El pasado 1 de junio, la Iglesia Católica en Costa Rica vivió la IV Jornada Nacional de Oración por las Víctimas de Abuso; un momento de encuentro con el Señor que nos pone de frente a una realidad en la cual debemos tomar cada vez mayor conciencia de la importancia de cuidar a los menores y adultos vulnerables.

“Los principios del respeto de la dignidad de todos, de la buena conducta y de un estilo de vida sano deben convertirse en una norma universal, independientemente de la cultura y de la situación económica y social de las personas.
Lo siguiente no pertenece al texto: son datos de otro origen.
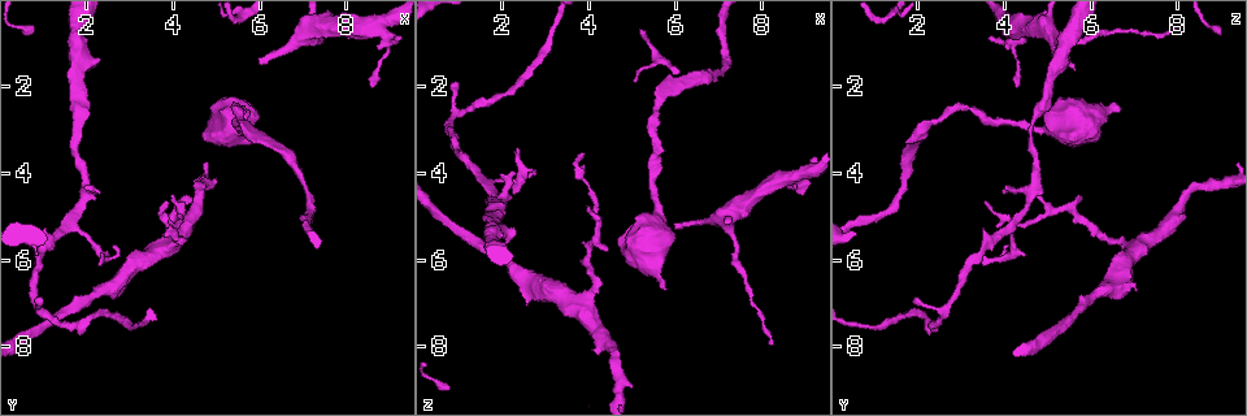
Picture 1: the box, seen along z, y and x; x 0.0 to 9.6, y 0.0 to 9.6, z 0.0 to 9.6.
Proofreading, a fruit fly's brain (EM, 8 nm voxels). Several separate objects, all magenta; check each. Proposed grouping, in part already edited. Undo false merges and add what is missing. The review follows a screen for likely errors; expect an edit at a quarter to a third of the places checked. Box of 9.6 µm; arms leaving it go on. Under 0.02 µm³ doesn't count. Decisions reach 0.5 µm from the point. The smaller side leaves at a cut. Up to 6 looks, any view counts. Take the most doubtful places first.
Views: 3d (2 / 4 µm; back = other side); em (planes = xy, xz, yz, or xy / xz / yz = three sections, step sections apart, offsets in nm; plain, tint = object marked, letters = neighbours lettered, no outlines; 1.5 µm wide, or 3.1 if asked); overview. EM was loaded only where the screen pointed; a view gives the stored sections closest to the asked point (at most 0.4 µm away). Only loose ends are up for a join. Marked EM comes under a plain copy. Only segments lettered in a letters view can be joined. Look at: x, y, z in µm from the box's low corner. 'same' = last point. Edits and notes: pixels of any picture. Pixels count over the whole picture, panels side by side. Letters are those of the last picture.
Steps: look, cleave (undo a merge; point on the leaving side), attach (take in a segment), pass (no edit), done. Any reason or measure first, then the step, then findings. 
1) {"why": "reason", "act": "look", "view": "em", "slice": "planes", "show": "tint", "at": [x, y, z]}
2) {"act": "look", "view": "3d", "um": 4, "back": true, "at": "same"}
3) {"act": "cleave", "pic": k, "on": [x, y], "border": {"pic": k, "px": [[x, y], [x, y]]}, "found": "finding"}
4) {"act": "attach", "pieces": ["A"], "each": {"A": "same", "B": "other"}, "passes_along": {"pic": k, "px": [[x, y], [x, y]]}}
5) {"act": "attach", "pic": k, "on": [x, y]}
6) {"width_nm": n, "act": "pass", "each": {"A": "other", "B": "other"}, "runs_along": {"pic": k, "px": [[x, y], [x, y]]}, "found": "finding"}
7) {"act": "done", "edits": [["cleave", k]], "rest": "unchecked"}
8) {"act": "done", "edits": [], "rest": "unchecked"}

{"why": "branch stops here", "act": "look", "view": "3d", "um": 2, "at": [2.00, 1.60, 5.65]}

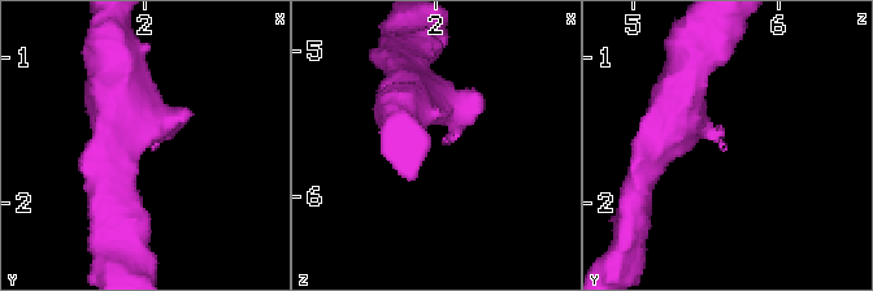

Todos los ministros de la Iglesia deben mostrarlos en el servir a los fieles, y a su vez deben ser tratados con respeto y dignidad por quien guía la comunidad. Por otro lado, una cultura de la tutela tendrá lugar sólo si hay una conversión pastoral en tal sentido entre sus líderes”, decía el Papa Francisco a los miembros de la Comisión Pontificia para la Protección de los Menores, el pasado 5 de mayo de 2023.

En su discurso, el Santo Padre reconocía la honda herida que marcan los casos de abuso tanto en la Iglesia como en la sociedad, pero al mismo tiempo reconocía los esfuerzos que cada vez más se hacen patentes para generar espacios seguros y de mostrar de manera coherente el testimonio de quienes nos decimos cristianos.

En esta vía, en la Diócesis de Ciudad Quesada, el pasado 2 de mayo caminamos hacia una actualización de las estructuras de trabajo que tienen que ver con la escucha y la prevención para la protección de menores y adultos vulnerables.

Solo con la gracia de Dios, pero al mismo tiempo, con la disposición de un corazón abierto a servir, podremos en verdad ser coherentes con el sentir de una Iglesia que protege y cuida de todos, especialmente de los más pequeños y vulnerables.

Recientemente, estuvo en Costa Rica, Mons. Jordi Bertomeu Farnós, oficial de la Sección Disciplinaria del Dicasterio para la Doctrina de la Fe, para brindar formación y capacitación en diferentes ámbitos de la Iglesia; así lo ha hecho en sus visitas a otras naciones.

Mons. Bertomeu en una conferencia con medios de comunicación católicos de nuestro país, hablaba de la importancia de disponer el corazón, para todos, clérigos y laicos… “Cuando logremos que un fiel sea visto en Costa Rica como alguien que está al servicio de los demás, habremos logrado el objetivo. Seremos lo que somos, es decir, es un pueblo que camina para ponerse al servicio, especialmente de los últimos”, decía en su exposición ante los medios.

La misión para erradicar el abuso sexual y la cultura que pueda propiciarlo debe hacernos actuar con urgencia, para trabajar de modo integral, con voluntad, con verdad y con seriedad.

Es nuestra obligación seguir abriendo espacios de formación y prevención, exhortar en nuestra Iglesia y en la sociedad en general la necesidad de entender que este es un tema prioritario, si queremos vivir mejor y si queremos proteger la vida de los menores y adultos vulnerables.

Pidamos al Señor que nos ilumine para proceder y actuar en la búsqueda de espacios seguros para todos en la Iglesia.